◆ Extract ◆
[Start of Attachment]

The Chinese Patriotic Catholic Association installed Liu Xinhong and Ma Yinglin as bishops without the approval of the Vatican. The Vatican responded by excommunicating the two.


The Cuban government closed three house churches under restrictive legislation adopted in 2005.


Eritrea jailed leaders of Medhane Alem, a renewal movement in the Orthodox Church. The Holy Synod also excommunicated sixty-five Sunday School leaders for not condemning Medhane Alem as heretical.


Indian officials held up release of the film “The Da Vinci Code.” The film had earlier passed review by the censor, but Catholic groups then began protesting the production.

There were further incidents of Hindu-Christian conflict. Authorities in Kota district in the state of Rajasthan charged Archbishop M.A. Thomas and his son Reverend Samuel Thomas with “exciting . . . disaffection towards the government of India.” M. A. Thomas is the founder of Emmanuel Mission International. Hindu militants charge that Thomas had distributed a controversial book called Haqueeqat (The Truth or Reality), but the ministry said they only had a few copies in the main office. In Madhya Pradesh, Pastor Jagdish Bharti was charged with outraging Hindu religious beliefs. There were several reports of private individuals attacking Christian leaders. Christians, however, were pleased that the legislature of Tamil Nadu repealed an anticonversion law passed in 2002. A court in Madhya Pradesh acquitted sixteen Christians of killing a Hindu militant during violence that followed the discovery of the body of a Catholic girl at a Catholic school in Jhabua in 2004. The Supreme Court asked two state governments to explain the distribution of compact discs that suggest that Christians should be attacked.


Threats from radical Muslims led to interruption of services at three churches in North Jakarta and the provinces of West Java and Tangerang.


The Iranian government called in the ambassador of Canada to protest comments by Canadian Prime Minister Stephen Harper, based upon an incorrect newspaper story. The National Post, a conservative paper, had reported that Iran was planning to require religious minorities to wear color-coded badges. Mr. Harper said that would remind people of Nazi Germany. The National Post later apologized for its error, but by that time the story had also been picked up by other newspapers including The New York Post.

[End of Attachment]

◆ Supplied data ◆
[Start of Attachment]

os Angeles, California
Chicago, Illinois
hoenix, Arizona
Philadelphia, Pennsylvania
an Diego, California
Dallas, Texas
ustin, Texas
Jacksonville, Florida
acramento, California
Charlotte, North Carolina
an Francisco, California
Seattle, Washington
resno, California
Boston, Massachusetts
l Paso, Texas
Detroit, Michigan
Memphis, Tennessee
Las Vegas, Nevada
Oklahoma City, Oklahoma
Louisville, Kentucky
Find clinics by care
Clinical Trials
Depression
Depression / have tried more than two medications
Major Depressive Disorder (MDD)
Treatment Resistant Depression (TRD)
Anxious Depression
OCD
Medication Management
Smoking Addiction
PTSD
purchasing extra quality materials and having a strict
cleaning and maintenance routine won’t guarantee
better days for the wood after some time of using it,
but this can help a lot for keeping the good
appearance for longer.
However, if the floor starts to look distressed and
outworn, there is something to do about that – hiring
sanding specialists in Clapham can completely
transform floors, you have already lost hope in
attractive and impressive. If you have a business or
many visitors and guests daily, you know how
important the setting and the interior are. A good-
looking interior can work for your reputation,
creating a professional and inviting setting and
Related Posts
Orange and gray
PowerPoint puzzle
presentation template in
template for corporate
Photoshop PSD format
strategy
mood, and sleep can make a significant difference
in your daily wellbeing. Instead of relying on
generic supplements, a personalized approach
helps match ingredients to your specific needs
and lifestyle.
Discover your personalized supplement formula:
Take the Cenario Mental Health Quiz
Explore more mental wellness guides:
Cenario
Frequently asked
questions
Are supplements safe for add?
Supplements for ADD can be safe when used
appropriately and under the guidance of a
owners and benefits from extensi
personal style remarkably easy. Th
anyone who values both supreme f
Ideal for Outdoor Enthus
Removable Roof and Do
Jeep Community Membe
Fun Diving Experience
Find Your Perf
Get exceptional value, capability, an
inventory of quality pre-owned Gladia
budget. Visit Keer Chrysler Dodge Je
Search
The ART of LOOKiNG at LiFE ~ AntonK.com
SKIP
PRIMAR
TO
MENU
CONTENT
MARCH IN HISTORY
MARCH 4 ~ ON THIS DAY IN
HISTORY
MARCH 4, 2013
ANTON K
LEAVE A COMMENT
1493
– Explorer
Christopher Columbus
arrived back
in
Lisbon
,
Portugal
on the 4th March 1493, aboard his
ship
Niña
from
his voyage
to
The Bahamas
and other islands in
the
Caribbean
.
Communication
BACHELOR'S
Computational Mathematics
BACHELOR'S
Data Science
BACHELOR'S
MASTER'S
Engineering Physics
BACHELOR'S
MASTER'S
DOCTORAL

[End of Attachment]

◆ Things to do ◆
**A.** List the Indian states named in the extract.
**B.** According to the extract, how many Sunday School leaders did the Holy Synod excommunicate?
**C.** Say whether each statement agrees with the extract, answering yes or no and quoting the words that decide it:
(i) The Vatican approved Liu Xinhong and Ma Yinglin as bishops.
(ii) The Cuban government closed three house churches.
(iii) The National Post apologized for its story about color-coded badges.

◆ Solution set ◆
**A.** Rajasthan, Madhya Pradesh, Tamil Nadu

**B.** Sixty-five.

**C.**
(i) No: "installed Liu Xinhong and Ma Yinglin as bishops without the approval of the Vatican"
(ii) Yes: "The Cuban government closed three house churches"
(iii) Yes: "The National Post later apologized for its error"